Task inputs START

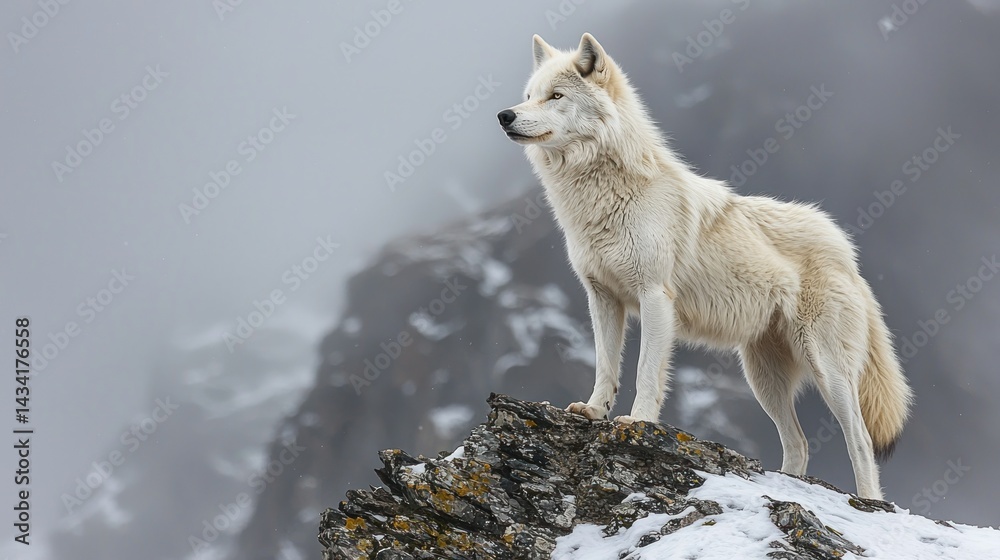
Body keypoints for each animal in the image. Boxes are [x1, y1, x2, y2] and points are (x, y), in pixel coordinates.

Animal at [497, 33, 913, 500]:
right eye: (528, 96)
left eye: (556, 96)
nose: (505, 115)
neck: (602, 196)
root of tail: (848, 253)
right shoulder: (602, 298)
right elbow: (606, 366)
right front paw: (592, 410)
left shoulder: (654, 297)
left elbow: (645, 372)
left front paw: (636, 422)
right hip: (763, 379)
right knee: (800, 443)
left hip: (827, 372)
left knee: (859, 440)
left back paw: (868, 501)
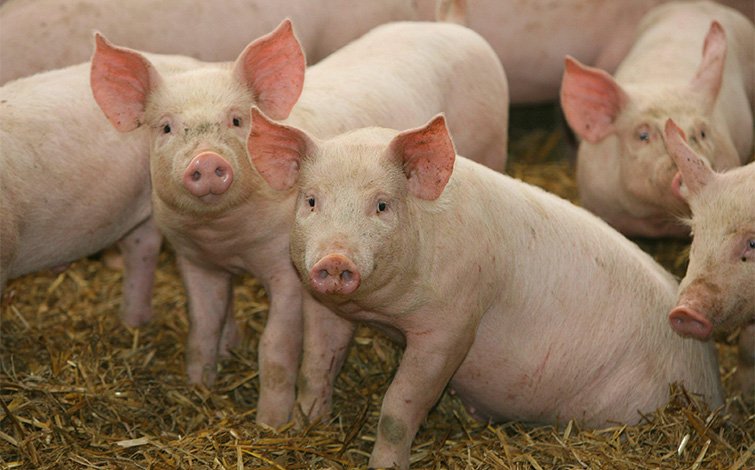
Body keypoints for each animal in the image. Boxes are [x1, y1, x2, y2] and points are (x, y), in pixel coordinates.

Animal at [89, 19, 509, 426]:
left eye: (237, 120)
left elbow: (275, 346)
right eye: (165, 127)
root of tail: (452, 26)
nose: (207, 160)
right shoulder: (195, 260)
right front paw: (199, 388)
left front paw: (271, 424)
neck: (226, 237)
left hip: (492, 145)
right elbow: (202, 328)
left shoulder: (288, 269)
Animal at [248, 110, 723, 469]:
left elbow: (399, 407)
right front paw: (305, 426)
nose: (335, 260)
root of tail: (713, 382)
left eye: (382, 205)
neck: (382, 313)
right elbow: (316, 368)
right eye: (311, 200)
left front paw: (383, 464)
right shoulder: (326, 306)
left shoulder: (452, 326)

Task inputs END

Write every entry out again exactly, dropping the pictures.

Reply:
Body keypoints for each animal in the image. Boxes are [x1, y1, x2, y2] and points are (x, y), in pixel coordinates.

Animal at [497, 33, 913, 500]:
right eye: (528, 96)
left eye: (556, 96)
nose: (505, 115)
neck: (602, 196)
root of tail: (848, 253)
right shoulder: (602, 298)
right elbow: (606, 366)
right front paw: (592, 410)
left shoulder: (654, 297)
left elbow: (645, 372)
left front paw: (636, 422)
right hip: (763, 379)
right knee: (800, 443)
left hip: (827, 372)
left knee: (859, 440)
left back paw: (868, 501)
Body keypoints for each animal in the image. Boxes are [x1, y1, x2, y2] and points are (x, y), in pixel coordinates.

Animal at [89, 19, 509, 426]:
left eye: (237, 120)
left elbow: (275, 346)
right eye: (165, 127)
root of tail: (452, 26)
nose: (207, 160)
right shoulder: (195, 260)
right front paw: (199, 388)
left front paw: (271, 424)
neck: (226, 237)
left hip: (492, 145)
right elbow: (202, 328)
left shoulder: (288, 269)
Animal at [248, 110, 723, 469]:
left elbow: (399, 407)
right front paw: (305, 426)
nose: (335, 260)
root of tail: (713, 382)
left eye: (382, 205)
neck: (382, 313)
right elbow: (316, 368)
right eye: (311, 200)
left front paw: (383, 464)
right shoulder: (326, 306)
left shoulder: (452, 326)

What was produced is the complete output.